### YOUR TASK
From the entries below, copy exactly the lines from the one that contains "Symbols Dictionary with" through the one that contains "In this twelve-session", both included, and only those.

### INFORMATION SHOWN
####

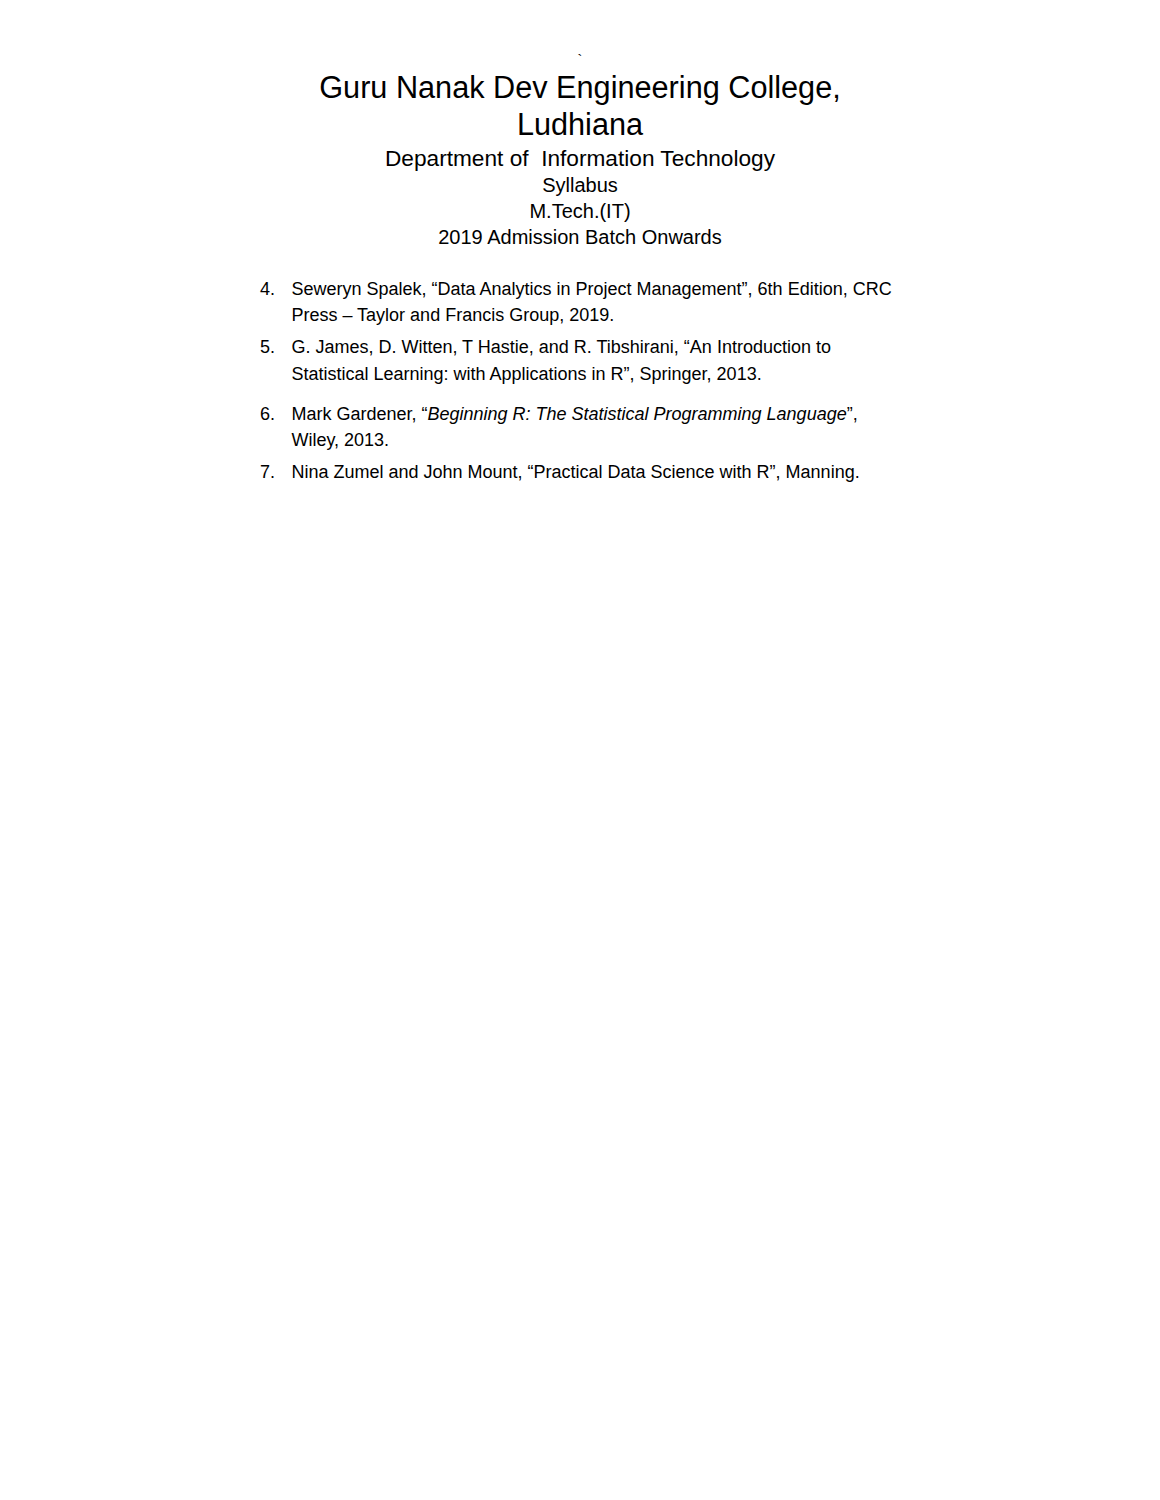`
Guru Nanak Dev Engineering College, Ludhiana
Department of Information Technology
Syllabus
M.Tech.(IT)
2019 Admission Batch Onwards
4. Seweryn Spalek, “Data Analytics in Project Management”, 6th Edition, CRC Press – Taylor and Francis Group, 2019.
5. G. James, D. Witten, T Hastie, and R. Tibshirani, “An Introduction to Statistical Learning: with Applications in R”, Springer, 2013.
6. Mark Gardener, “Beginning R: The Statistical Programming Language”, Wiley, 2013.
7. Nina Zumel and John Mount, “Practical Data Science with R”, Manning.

####

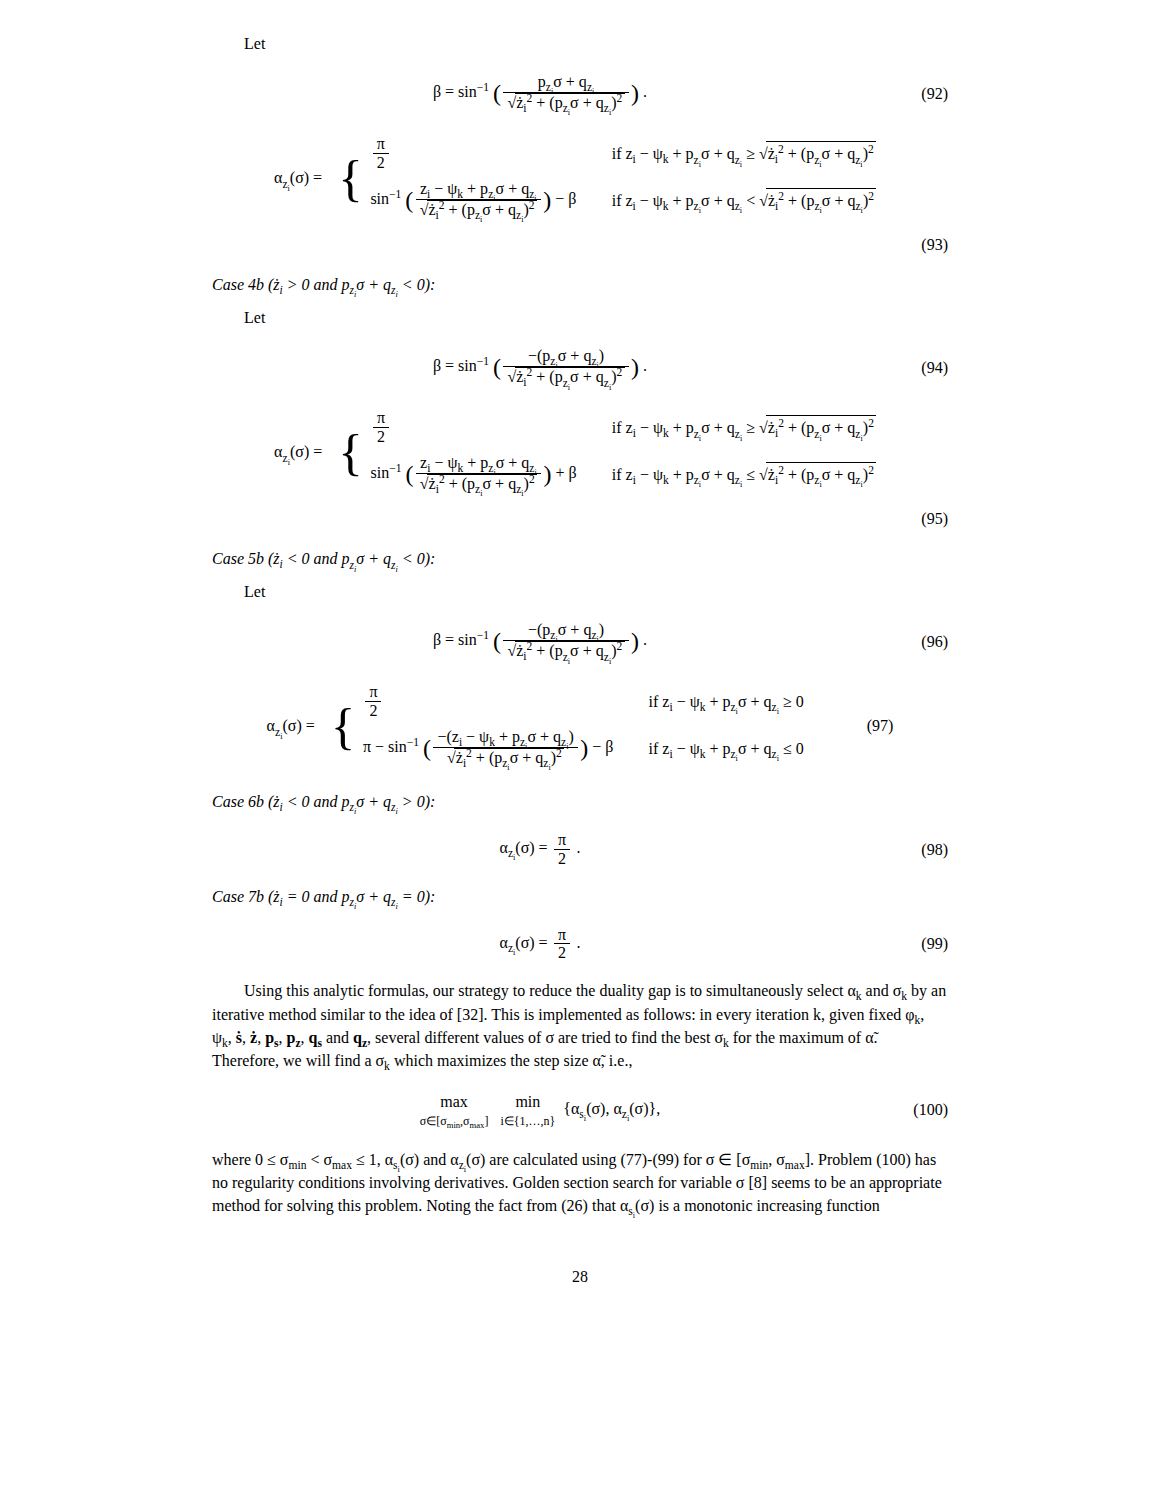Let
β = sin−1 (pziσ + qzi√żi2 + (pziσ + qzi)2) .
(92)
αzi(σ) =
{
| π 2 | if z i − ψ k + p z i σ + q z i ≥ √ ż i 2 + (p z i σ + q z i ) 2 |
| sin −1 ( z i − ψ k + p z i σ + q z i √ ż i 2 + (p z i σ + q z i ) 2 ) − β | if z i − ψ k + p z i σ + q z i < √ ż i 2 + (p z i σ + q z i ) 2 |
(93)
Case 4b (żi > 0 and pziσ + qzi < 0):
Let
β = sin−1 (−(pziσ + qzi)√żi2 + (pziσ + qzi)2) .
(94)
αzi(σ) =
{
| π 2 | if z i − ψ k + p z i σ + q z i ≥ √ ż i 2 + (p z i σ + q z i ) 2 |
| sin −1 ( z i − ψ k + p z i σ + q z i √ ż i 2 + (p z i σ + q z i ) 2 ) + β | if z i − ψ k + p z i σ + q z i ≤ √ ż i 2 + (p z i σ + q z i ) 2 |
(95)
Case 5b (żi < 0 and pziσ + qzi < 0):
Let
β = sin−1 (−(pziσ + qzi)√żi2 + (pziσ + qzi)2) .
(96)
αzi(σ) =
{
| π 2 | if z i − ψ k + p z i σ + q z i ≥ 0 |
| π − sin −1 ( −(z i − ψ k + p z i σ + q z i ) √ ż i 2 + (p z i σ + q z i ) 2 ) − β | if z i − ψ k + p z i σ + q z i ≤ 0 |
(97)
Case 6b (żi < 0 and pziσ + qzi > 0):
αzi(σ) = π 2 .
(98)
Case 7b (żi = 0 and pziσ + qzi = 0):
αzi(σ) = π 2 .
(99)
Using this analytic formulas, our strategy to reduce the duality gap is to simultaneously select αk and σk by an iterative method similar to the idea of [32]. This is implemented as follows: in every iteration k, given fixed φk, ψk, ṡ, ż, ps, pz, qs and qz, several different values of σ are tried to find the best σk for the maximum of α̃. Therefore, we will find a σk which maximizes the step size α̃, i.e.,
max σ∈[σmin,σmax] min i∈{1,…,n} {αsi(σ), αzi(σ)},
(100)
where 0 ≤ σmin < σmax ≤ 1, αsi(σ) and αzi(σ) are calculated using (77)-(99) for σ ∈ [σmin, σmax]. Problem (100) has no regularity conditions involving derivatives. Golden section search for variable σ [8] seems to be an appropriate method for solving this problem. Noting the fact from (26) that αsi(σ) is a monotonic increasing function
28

####

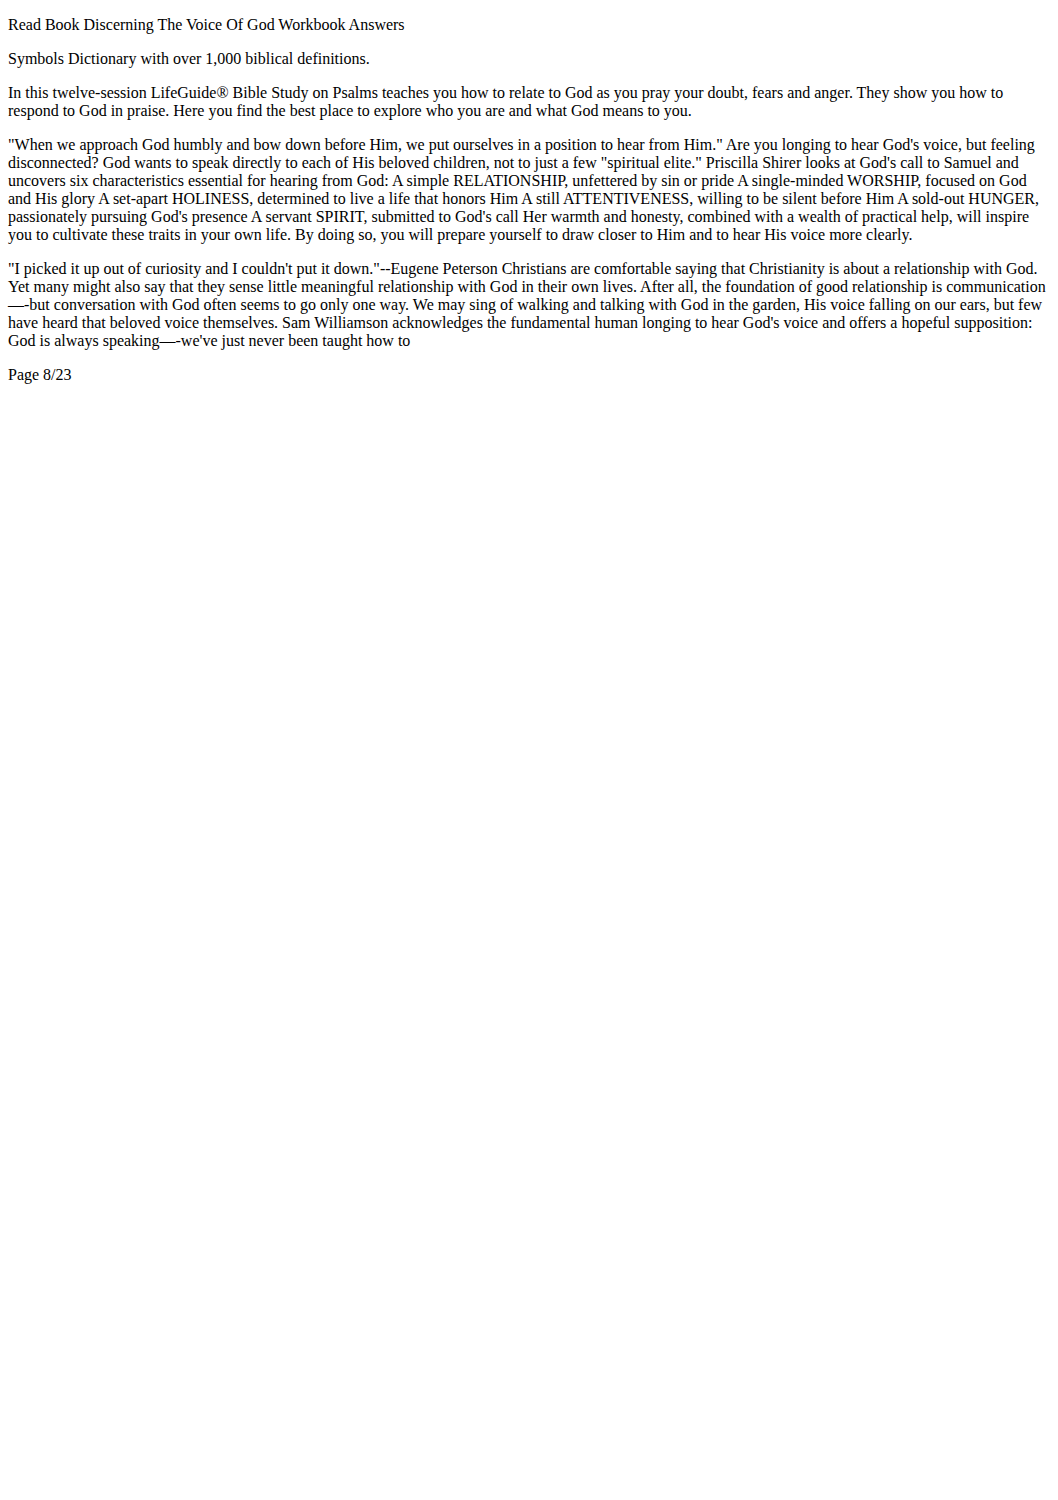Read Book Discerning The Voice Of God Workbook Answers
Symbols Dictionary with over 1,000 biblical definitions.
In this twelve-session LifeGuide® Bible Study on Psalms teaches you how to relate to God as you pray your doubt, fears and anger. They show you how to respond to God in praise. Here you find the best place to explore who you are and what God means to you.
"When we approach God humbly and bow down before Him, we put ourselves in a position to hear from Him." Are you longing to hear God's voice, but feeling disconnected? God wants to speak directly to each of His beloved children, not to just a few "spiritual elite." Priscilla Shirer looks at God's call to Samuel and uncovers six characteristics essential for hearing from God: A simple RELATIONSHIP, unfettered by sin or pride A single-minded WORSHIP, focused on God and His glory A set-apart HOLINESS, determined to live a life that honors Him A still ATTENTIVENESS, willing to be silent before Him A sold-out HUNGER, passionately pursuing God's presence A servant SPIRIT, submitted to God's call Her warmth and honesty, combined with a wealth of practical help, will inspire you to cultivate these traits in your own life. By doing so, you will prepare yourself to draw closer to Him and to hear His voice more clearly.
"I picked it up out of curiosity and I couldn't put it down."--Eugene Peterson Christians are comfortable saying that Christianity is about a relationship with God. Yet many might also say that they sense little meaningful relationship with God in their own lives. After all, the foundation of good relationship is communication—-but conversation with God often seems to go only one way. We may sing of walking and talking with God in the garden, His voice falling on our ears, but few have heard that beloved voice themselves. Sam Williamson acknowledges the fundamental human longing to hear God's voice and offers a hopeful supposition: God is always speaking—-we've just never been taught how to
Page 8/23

####

### PROBLEM SOLUTION
Symbols Dictionary with over 1,000 biblical definitions.
In this twelve-session LifeGuide® Bible Study on Psalms teaches you how to relate to God as you pray your doubt, fears and anger. They show you how to respond to God in praise. Here you find the best place to explore who you are and what God means to you.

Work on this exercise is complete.